> What you have to do:
Quote the data word for word, from its first line through the line that contains "family: Aphididae", including that line.

> Record excerpts:
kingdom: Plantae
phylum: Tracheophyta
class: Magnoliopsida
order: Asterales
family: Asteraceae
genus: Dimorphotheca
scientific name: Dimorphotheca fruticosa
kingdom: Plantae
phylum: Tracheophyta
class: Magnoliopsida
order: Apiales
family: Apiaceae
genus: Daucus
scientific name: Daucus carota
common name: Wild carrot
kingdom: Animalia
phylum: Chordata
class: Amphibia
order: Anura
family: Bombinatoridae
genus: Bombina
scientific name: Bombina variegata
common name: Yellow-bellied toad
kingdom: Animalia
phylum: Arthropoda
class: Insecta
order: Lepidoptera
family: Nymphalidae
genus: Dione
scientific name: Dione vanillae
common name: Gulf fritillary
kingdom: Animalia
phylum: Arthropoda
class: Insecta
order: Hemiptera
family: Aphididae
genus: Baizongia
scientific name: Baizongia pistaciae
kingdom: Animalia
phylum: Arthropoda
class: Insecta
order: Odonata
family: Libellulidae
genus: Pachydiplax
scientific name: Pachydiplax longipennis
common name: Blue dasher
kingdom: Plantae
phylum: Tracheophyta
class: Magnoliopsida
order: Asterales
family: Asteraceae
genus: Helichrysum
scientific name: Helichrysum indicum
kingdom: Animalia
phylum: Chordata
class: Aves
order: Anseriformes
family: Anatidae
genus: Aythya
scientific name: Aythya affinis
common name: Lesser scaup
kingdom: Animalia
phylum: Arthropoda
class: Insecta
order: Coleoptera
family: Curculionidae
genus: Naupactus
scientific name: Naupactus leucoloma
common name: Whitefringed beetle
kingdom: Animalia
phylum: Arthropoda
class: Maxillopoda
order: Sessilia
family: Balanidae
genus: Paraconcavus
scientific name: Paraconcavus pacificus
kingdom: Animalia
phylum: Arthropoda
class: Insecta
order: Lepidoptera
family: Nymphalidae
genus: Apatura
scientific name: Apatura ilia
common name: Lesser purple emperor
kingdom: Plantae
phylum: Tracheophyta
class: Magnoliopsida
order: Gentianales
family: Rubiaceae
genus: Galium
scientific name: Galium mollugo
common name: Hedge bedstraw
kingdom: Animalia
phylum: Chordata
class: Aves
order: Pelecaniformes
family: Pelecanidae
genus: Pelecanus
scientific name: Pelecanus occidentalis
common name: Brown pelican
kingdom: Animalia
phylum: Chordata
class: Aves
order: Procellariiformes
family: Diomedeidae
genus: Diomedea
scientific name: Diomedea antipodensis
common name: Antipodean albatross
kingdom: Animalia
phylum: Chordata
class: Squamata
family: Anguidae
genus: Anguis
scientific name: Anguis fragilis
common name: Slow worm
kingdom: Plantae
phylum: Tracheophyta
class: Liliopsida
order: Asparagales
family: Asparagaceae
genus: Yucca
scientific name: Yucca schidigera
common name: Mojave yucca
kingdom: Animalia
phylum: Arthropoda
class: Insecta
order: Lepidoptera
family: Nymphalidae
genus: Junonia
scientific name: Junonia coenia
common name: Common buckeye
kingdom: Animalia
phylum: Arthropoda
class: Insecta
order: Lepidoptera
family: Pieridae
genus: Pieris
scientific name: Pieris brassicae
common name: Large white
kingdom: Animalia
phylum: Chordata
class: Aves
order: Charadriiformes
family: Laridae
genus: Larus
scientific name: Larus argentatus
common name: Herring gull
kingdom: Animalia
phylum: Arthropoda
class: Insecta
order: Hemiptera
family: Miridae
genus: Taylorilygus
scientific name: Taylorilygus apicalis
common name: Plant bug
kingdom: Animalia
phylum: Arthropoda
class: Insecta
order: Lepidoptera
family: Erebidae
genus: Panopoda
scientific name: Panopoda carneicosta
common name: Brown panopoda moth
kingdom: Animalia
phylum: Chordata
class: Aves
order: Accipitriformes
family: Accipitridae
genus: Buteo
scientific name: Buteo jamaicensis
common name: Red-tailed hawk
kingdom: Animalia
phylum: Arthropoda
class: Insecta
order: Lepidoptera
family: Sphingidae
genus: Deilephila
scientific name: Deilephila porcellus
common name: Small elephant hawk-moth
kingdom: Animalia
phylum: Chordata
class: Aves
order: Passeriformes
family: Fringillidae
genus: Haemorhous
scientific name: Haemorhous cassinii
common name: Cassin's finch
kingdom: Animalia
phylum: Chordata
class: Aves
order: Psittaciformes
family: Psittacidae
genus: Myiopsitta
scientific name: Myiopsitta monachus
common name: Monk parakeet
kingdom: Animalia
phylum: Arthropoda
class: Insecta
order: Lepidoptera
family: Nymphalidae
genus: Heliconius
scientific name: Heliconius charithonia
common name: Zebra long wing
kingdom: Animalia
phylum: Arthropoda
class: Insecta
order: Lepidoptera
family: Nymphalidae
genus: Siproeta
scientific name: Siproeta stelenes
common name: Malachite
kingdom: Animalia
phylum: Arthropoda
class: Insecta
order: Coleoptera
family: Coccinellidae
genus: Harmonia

> Response to this task:
kingdom: Plantae
phylum: Tracheophyta
class: Magnoliopsida
order: Asterales
family: Asteraceae
genus: Dimorphotheca
scientific name: Dimorphotheca fruticosa
kingdom: Plantae
phylum: Tracheophyta
class: Magnoliopsida
order: Apiales
family: Apiaceae
genus: Daucus
scientific name: Daucus carota
common name: Wild carrot
kingdom: Animalia
phylum: Chordata
class: Amphibia
order: Anura
family: Bombinatoridae
genus: Bombina
scientific name: Bombina variegata
common name: Yellow-bellied toad
kingdom: Animalia
phylum: Arthropoda
class: Insecta
order: Lepidoptera
family: Nymphalidae
genus: Dione
scientific name: Dione vanillae
common name: Gulf fritillary
kingdom: Animalia
phylum: Arthropoda
class: Insecta
order: Hemiptera
family: Aphididae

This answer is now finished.